Stored data entries:
********
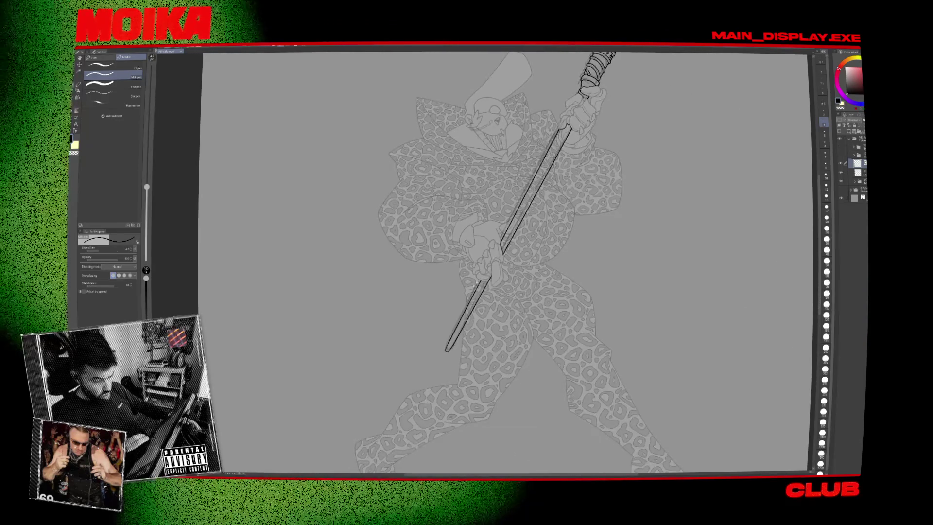
key(ctrl+plus)
key(ctrl+plus)
key(ctrl+plus)
key(ctrl+plus)
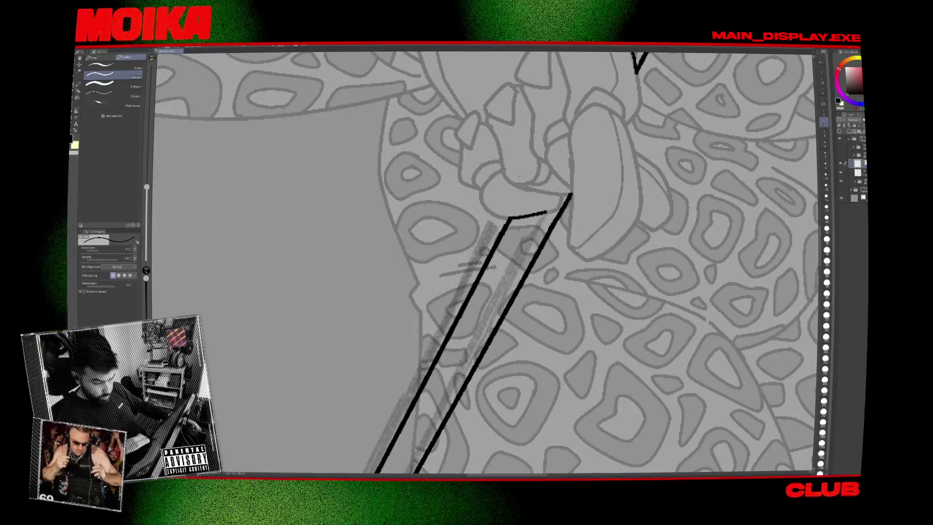
key(e)
drag(508, 217, 548, 211)
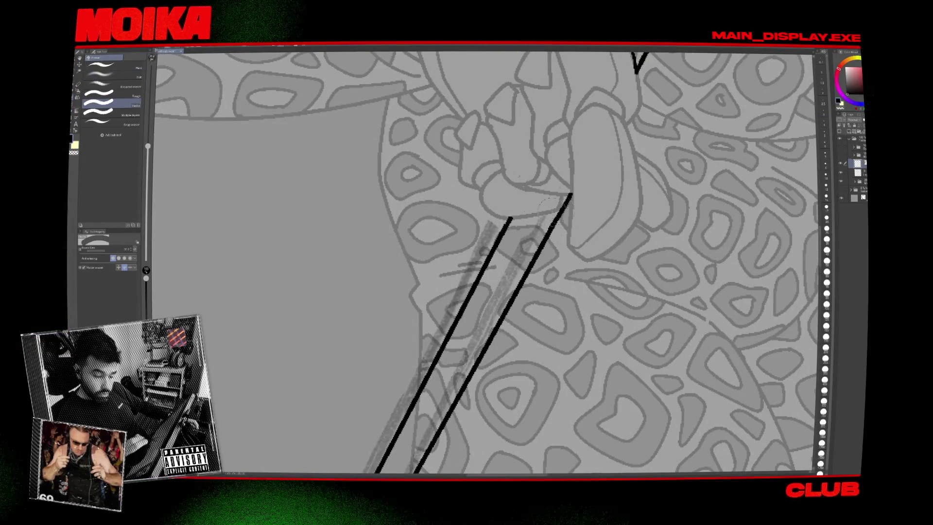
key(p)
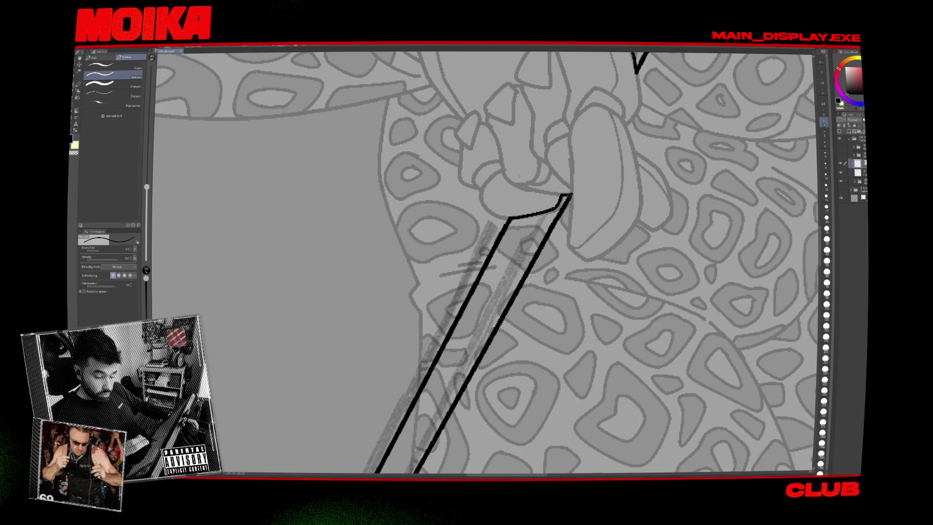
key(ctrl+minus)
key(ctrl+minus)
key(ctrl+minus)
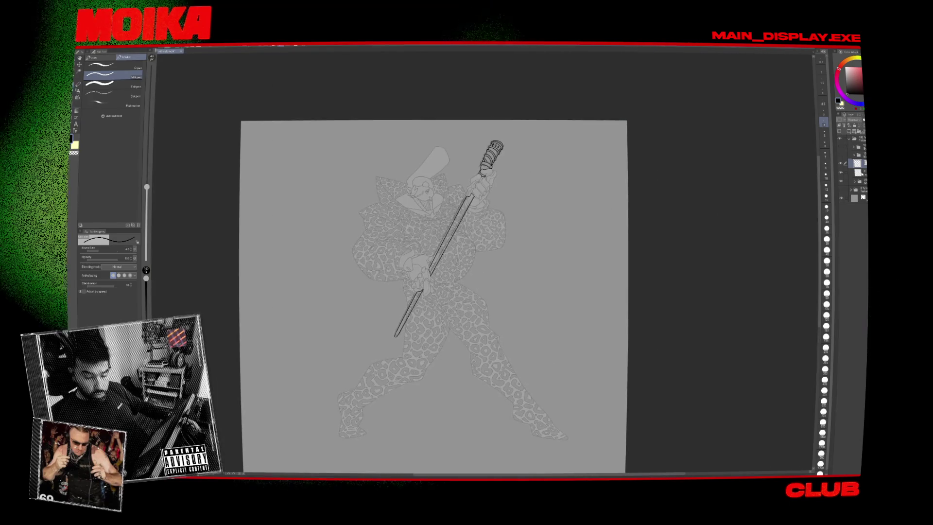
Select the line art layer, switch to the Operation tool, and open the Razer Synapse quick panel.
click(857, 172)
click(857, 181)
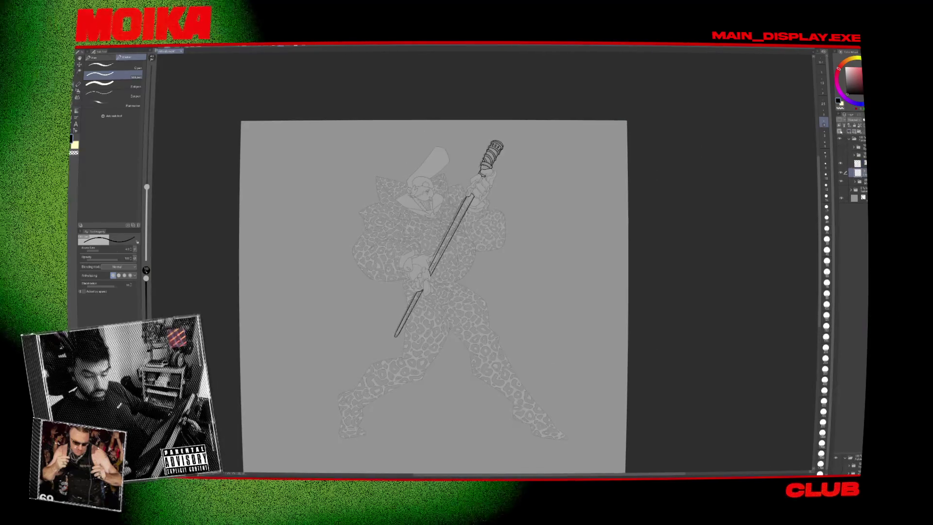
key(o)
********
### Task objective
Retype each record exactly as it stands, but do not include the pictures.

### Exercise output
key(ctrl+plus)
key(ctrl+plus)
key(ctrl+plus)
key(ctrl+plus)
key(e)
drag(508, 217, 548, 211)
key(p)
key(ctrl+minus)
key(ctrl+minus)
key(ctrl+minus)
Select the line art layer, switch to the Operation tool, and open the Razer Synapse quick panel.
click(857, 172)
click(857, 181)
key(o)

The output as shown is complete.